Six people are on trial in southwest China on charges of illegally killing and eating a tiger of an endangered species as well as for illegal possession of firearms.
Kang Wannian and Gao Zuqiao, from Dachoushui Village in Mengla County, Yunnan Province, used a hunting rifle to shoot dead an Indo-Chinese tiger at a nature reserve in February and left the area after the killing, prosecutors told the Mengla County People's Court.
Kang's wife and Gao asked five fellow villagers to the reserve the next day to dismember the tiger and take it home, where they stewed and ate it, the court heard.
Kang and Gao turned themselves into local police in June.
Kang was charged with illegal possession of guns and poaching an endangered wild animal. Gao and three other villagers were accused of concealing the tiger's carcase.

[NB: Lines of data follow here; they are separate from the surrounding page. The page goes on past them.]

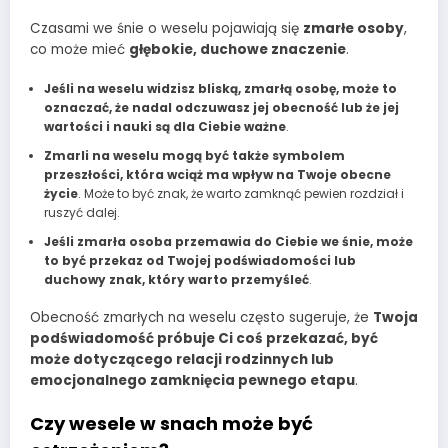
Czasami we śnie o weselu pojawiają się
zmarłe osoby
,
co może mieć
głębokie, duchowe znaczenie
.
Jeśli na weselu widzisz bliską, zmarłą osobę, może to
oznaczać, że nadal odczuwasz jej obecność lub że jej
wartości i nauki są dla Ciebie ważne
.
Zmarli na weselu mogą być także symbolem
przeszłości, która wciąż ma wpływ na Twoje obecne
życie
. Może to być znak, że warto zamknąć pewien rozdział i
ruszyć dalej.
Jeśli zmarła osoba przemawia do Ciebie we śnie, może
to być przekaz od Twojej podświadomości lub
duchowy znak, który warto przemyśleć
.
Obecność zmarłych na weselu często sugeruje, że
Twoja
podświadomość próbuje Ci coś przekazać, być
może dotyczącego relacji rodzinnych lub
emocjonalnego zamknięcia pewnego etapu
.
Czy wesele w snach może być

The other two villagers, a couple, were exempted from prosecution due to their confession.
Another defendant, villager Bai Zhiquan, who did not eat the tiger meat, was charged with illegal possession of firearms, which, said prosecutors, he had lent to Kang.
The Indo-Chinese tiger is under state-level protection in China.
The prosecutors are demanding compensation of 480,000 yuan (70,588 U.S. dollars) from the defendants.
The trial opened on Wednesday, but the judges have yet to deliver a verdict.